The Sudanese government kicked the United Nations out of the Nuba Mountains last summer, arguing that their services were no longer needed following the end of the countries’ decades-long civil war.
A landmark 2005 peace deal ending Sudan’s bloody civil war between north and south paved the way for the latter’s independence, but it never resolved the fate of their Nuban allies, who remain subject to northern rule.
The local forces were supposes to disarm following a "popular consultation" that was intended to determine the regions relationship with Khartoum. But the rival forces were never integrated, and the popular consultation never took place.
In May, Khartoum ordered the Nuban forces to either turn over their weapons and submit to northern rule or move to the south. A month later, as the world’s attention was focused on South Sudan’s independence, Khartoum opened its new military front in the Sudanese territory of South Kordofan, in the country’s Nuba Mountains region.
The situation in South Kordofan bears some similarities with Darfur, where Sudanese forces, backed by Arab militias, mounted a brutal counterinsurgency campaign — including large-scale killings and massive displacement of civilians — against the region’s restive tribes. In one ominous twist, South Kordofan’s new governor, Ahmed Haroun, a member of Sudan’s ruling National Congress Party, is wanted by the International Criminal Court on charges of committing war crimes against Darfurians.
However, the local forces in South Kordofan are far more heavily armed than their Darfurian counterparts and have exercised control over a large swath of the territory. Sudanese officials charge the Nubans with precipitating the latest round of violence by reinforcing their military presence in recent months and refusing to meet their obligation under previous agreements to disarm and attacking local security outposts.
The fate of Sudan’s Nubans has become a growing source of concern among human rights observers.

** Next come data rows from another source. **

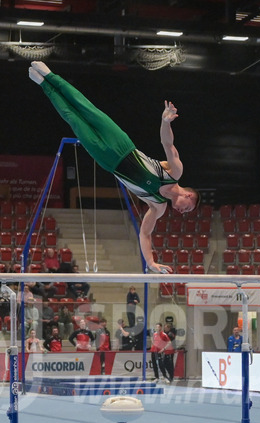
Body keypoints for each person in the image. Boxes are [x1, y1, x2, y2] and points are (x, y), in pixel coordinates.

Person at [29, 61, 198, 273]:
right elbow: (167, 144)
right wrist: (166, 122)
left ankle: (44, 85)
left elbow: (145, 234)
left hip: (109, 162)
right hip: (123, 144)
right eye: (187, 207)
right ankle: (51, 76)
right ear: (188, 195)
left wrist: (151, 263)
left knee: (73, 120)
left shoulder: (159, 207)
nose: (183, 211)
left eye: (186, 212)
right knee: (86, 108)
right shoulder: (175, 173)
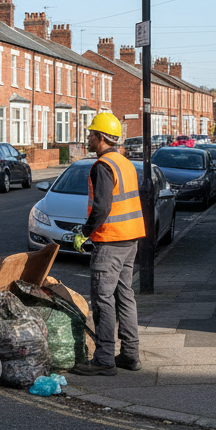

Kapila, who traveled to the Nuban Mountains with a rebel escort, said he witnessed a veritable wasteland.
"What did I see?" he asked. "Basically, as you drive in, you see totally deserted countryside, burnt village after burnt village after burnt village."
The few remaining locals, he said, are terrorized by daily bombings from government Antonov airplanes. In the town of Taroji, he saw two churches hit by overhead bombs, while a local mosque was left untouched. He saw boxes of Mark 4 anti-personnel mines (bearing Farsi writing, and thus apparently of Iranian origin), that had been seized by anti-government forces when they captured the town last month. Spent munitions of Chinese, Russian, Ukrainian, and even U.S. origin were found in towns that faced attacks by government forces.
In the town of Dar, in the Nuba Mountains, he encountered a group of woman collecting water at a pump when an Antonov began its approach, forcing the women to flee to a nearby hill where they sought refugee in hidden nooks, crannies, and caves.
"I was totally paralyzed because I’m not used to Antonovs flying over my head," he said. "These Antonov bombers go around terrorizing the population almost every day."
Kapila said that anti-government forces of the Sudan People’s Liberation Army (North), also known as the ninth division, have gradually expanded their control of territory, providing an opening for the delivery of aid from South Sudan.
"These people are being cleared away," Kapila said. If we don’t act fast, he added, "we will end up with a situation where Khartoum will delay assistance until it has cleansed the area. The same thing happened in Darfur."